* **Task item**
Only the words of the entries are wanted, repeated exactly and without images.

(Records from a dataset)
= Beginning of Section =

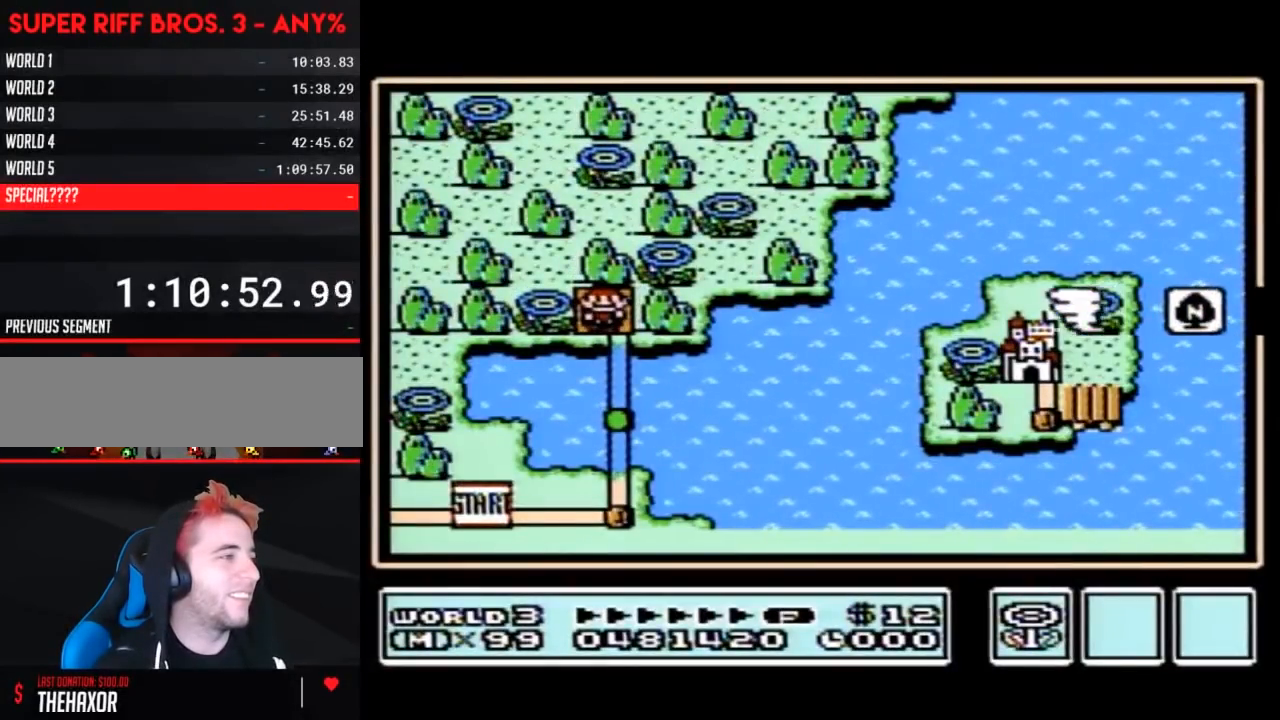
{"buttons": [], "events": []}
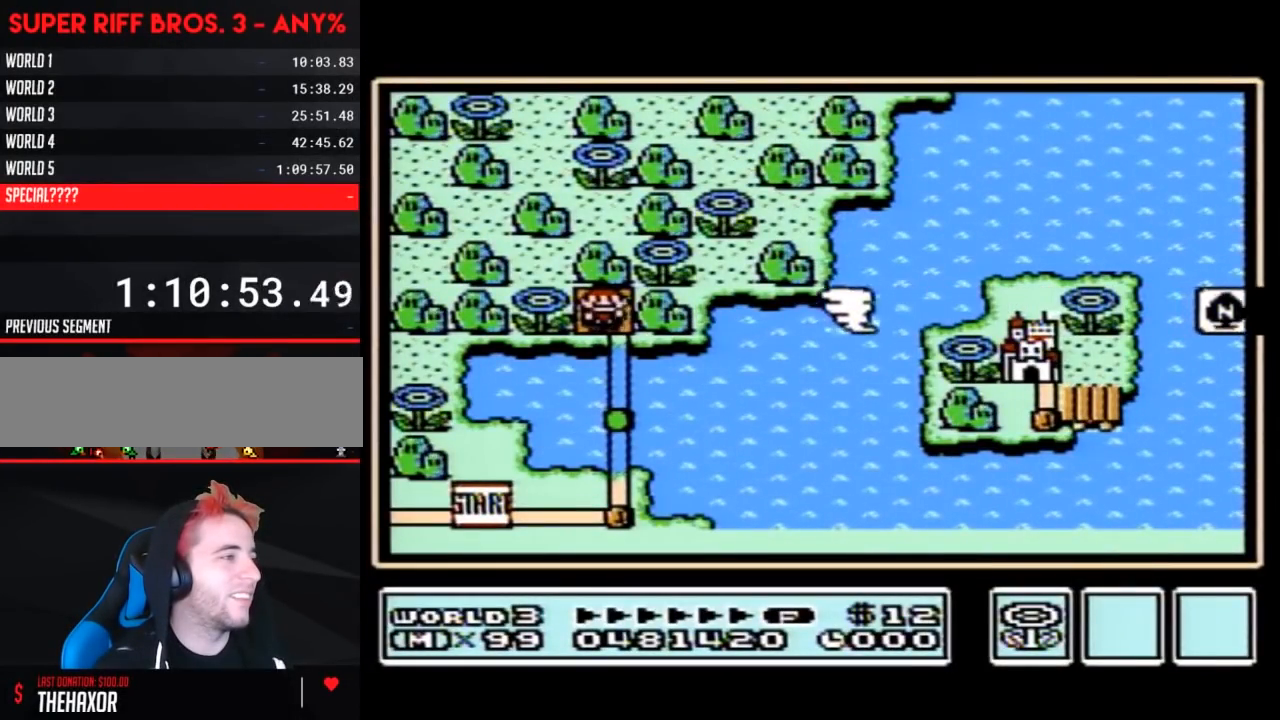
{"buttons": [], "events": []}
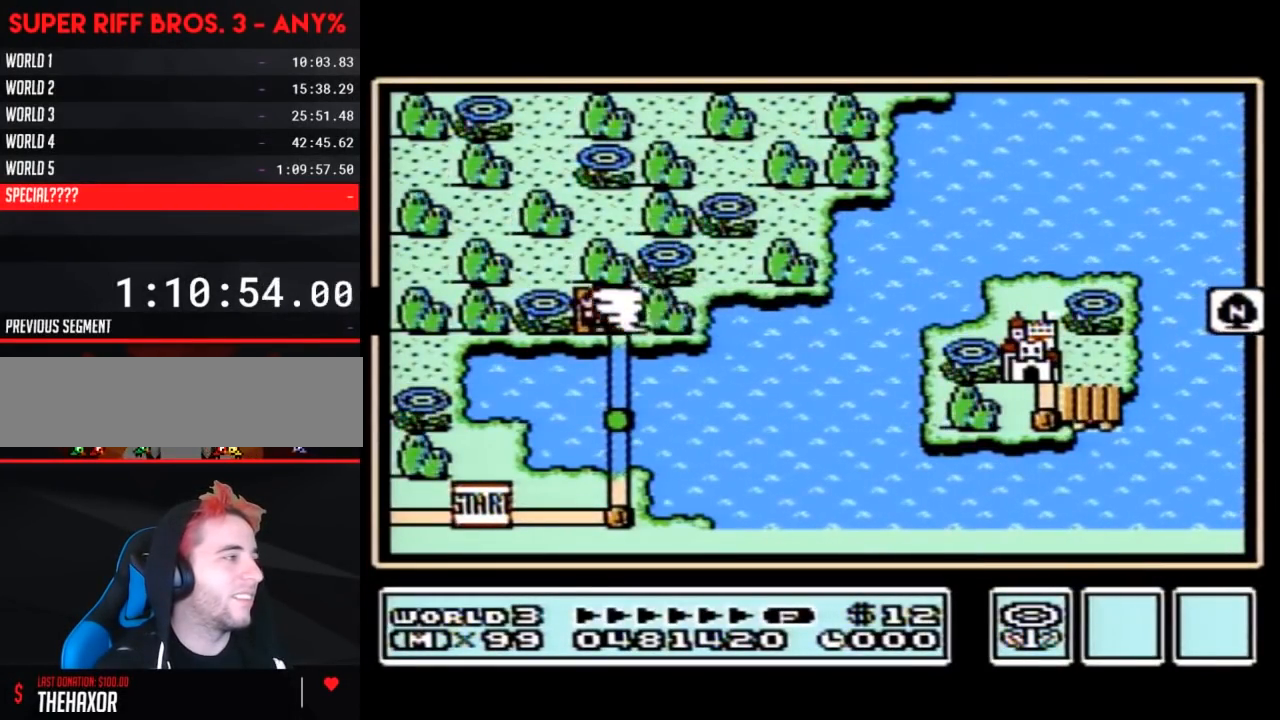
{"buttons": [], "events": []}
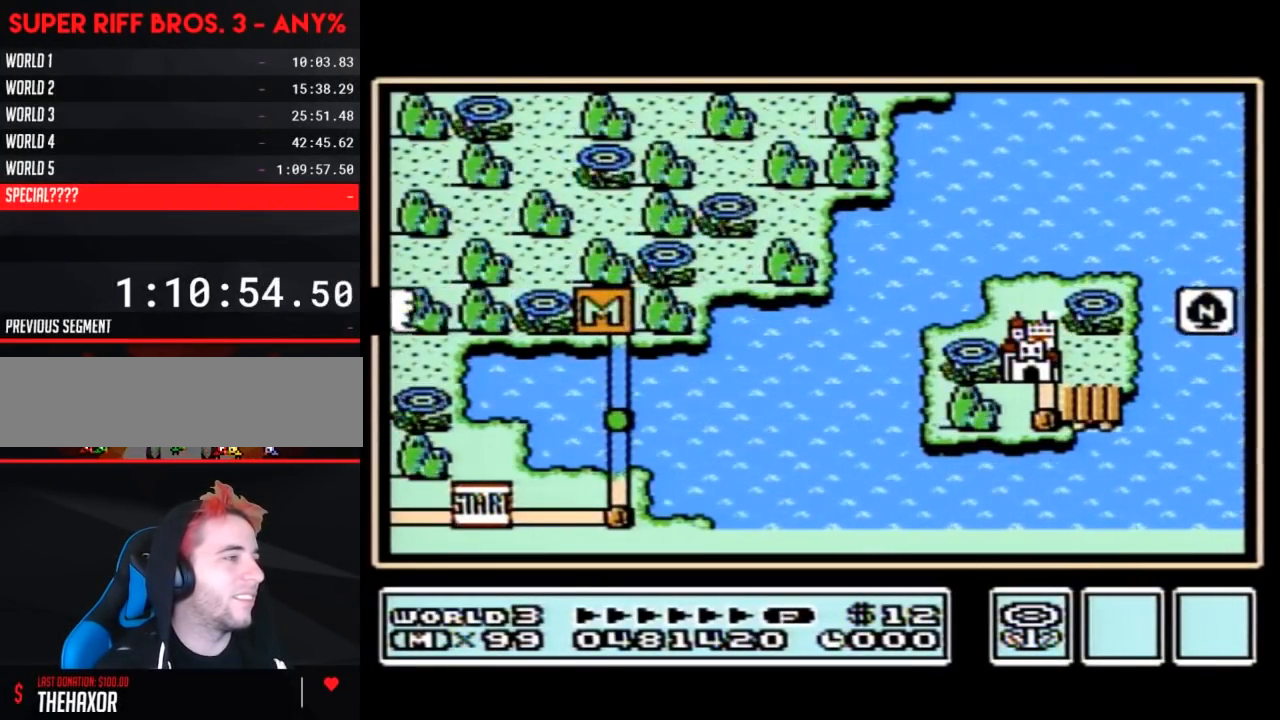
{"buttons": [], "events": []}
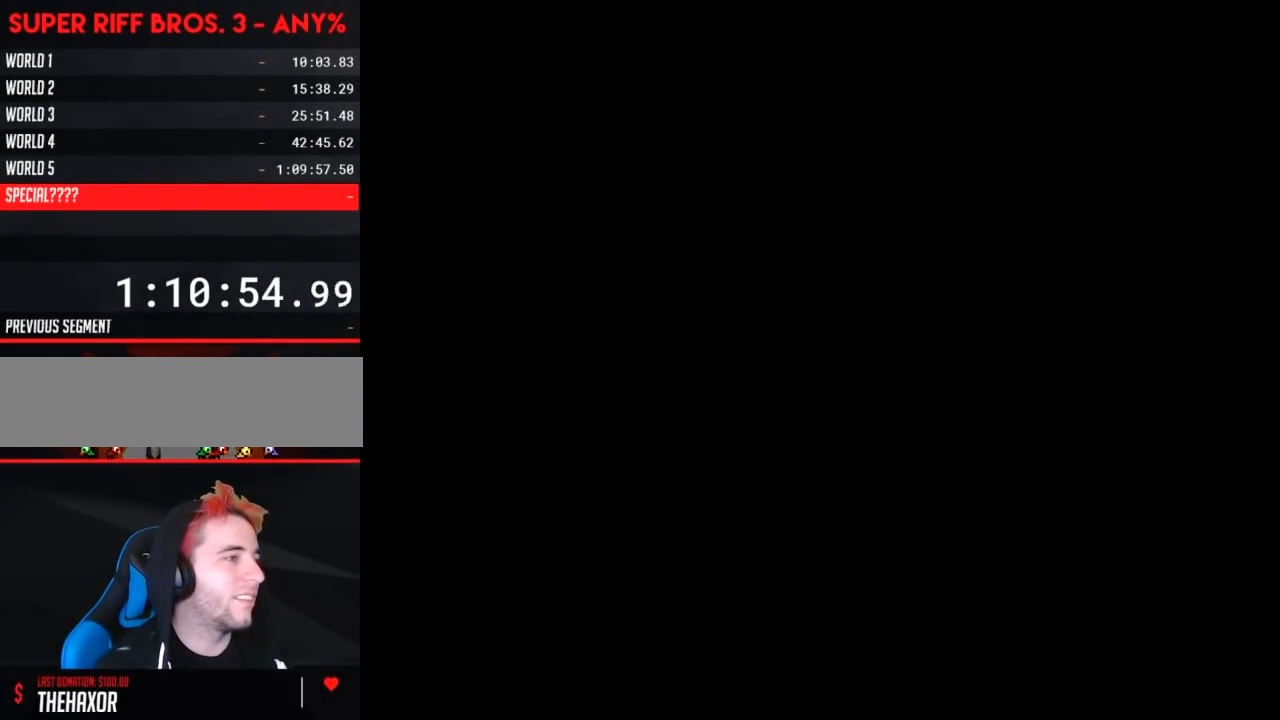
{"buttons": [], "events": []}
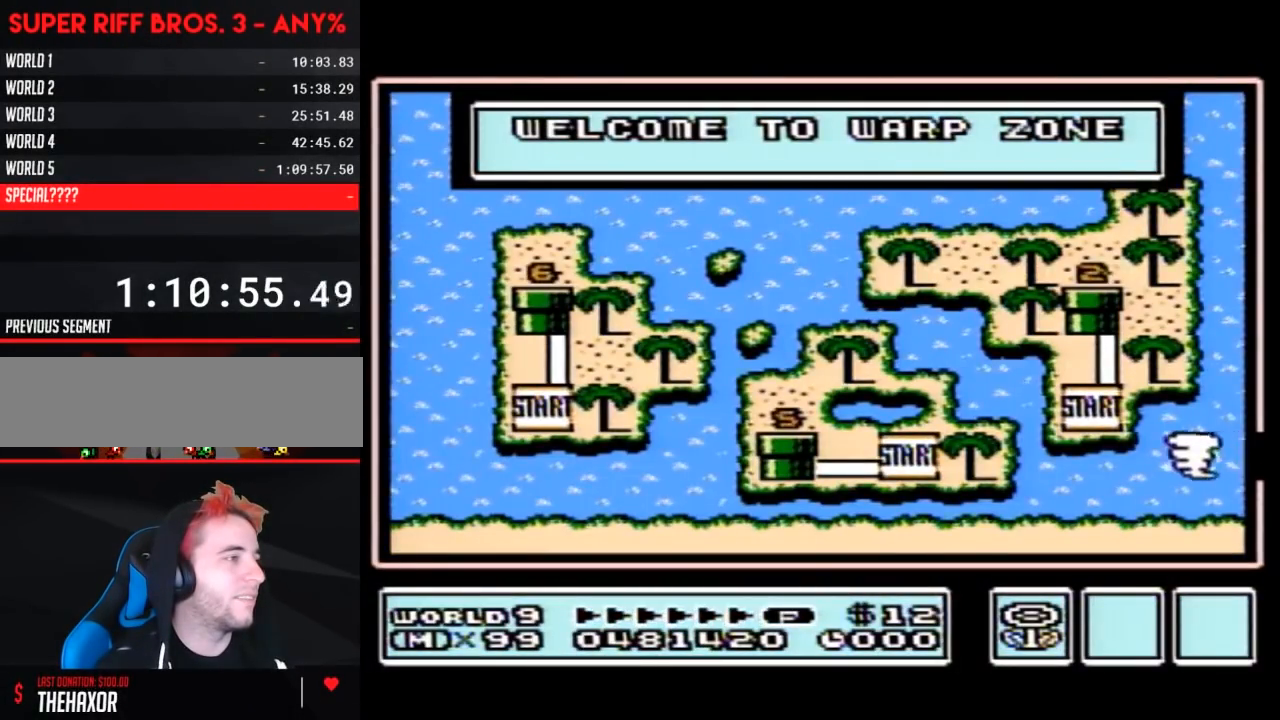
{"buttons": [], "events": []}
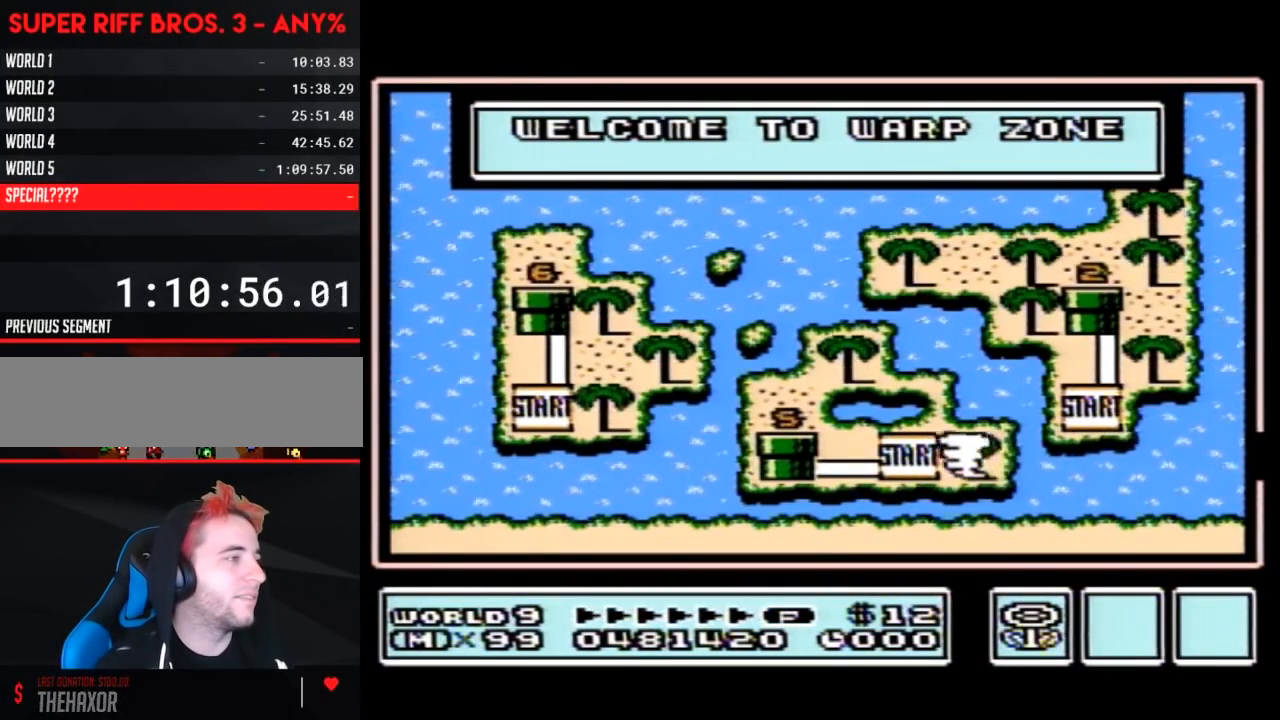
{"buttons": [], "events": []}
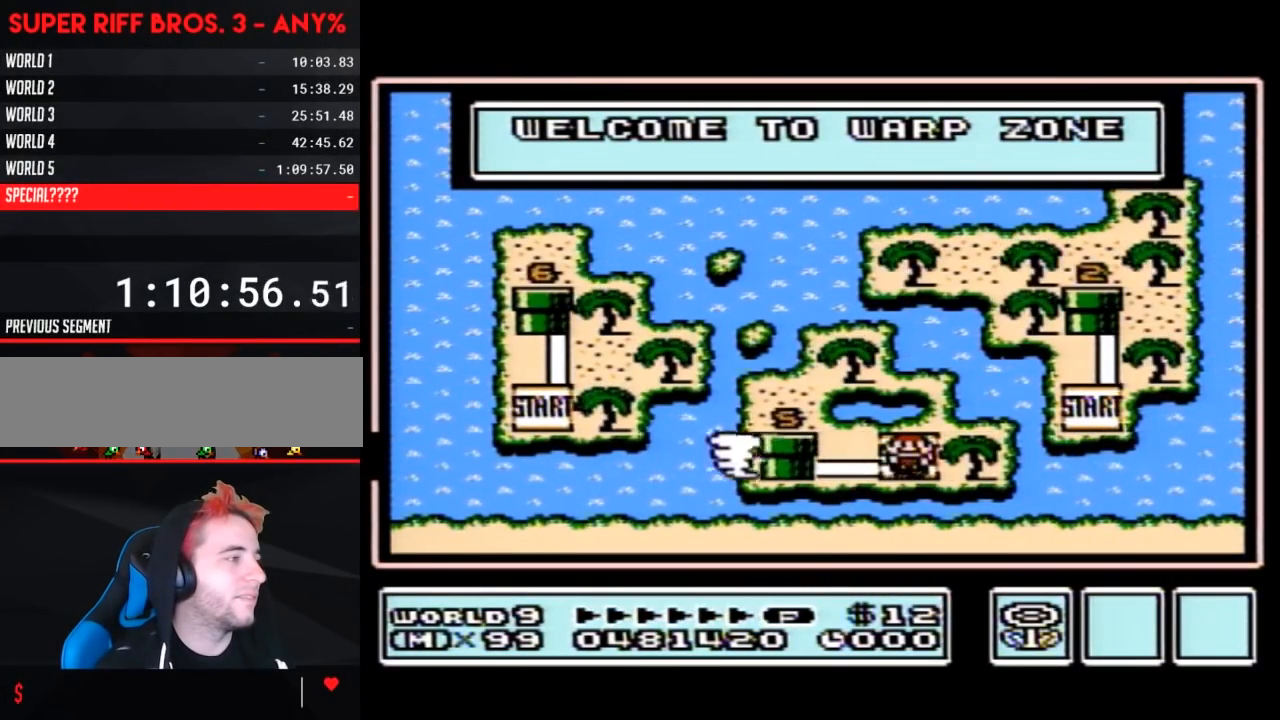
{"buttons": [], "events": []}
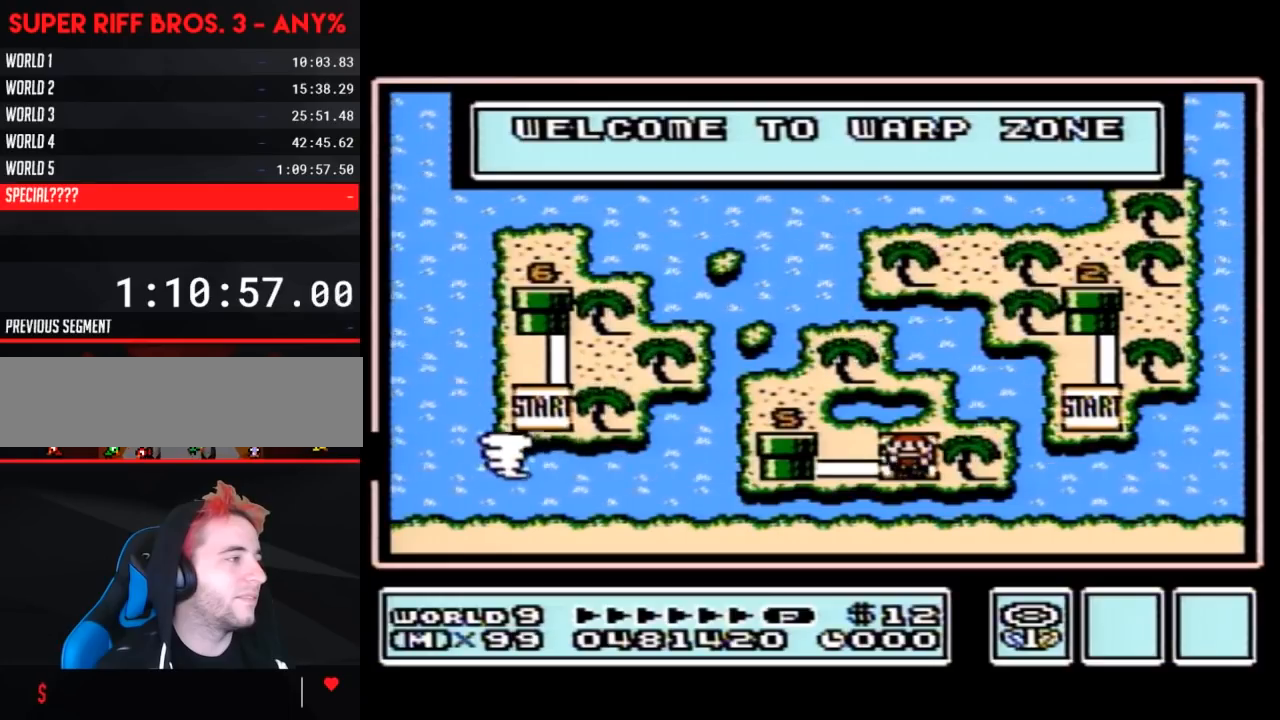
{"buttons": ["DPAD_LEFT"], "events": [[450, "DPAD_LEFT", "down"]]}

= End of Section =

* **Result for this task**
{"buttons": [], "events": []}
{"buttons": [], "events": []}
{"buttons": [], "events": []}
{"buttons": [], "events": []}
{"buttons": [], "events": []}
{"buttons": [], "events": []}
{"buttons": [], "events": []}
{"buttons": [], "events": []}
{"buttons": ["DPAD_LEFT"], "events": [[450, "DPAD_LEFT", "down"]]}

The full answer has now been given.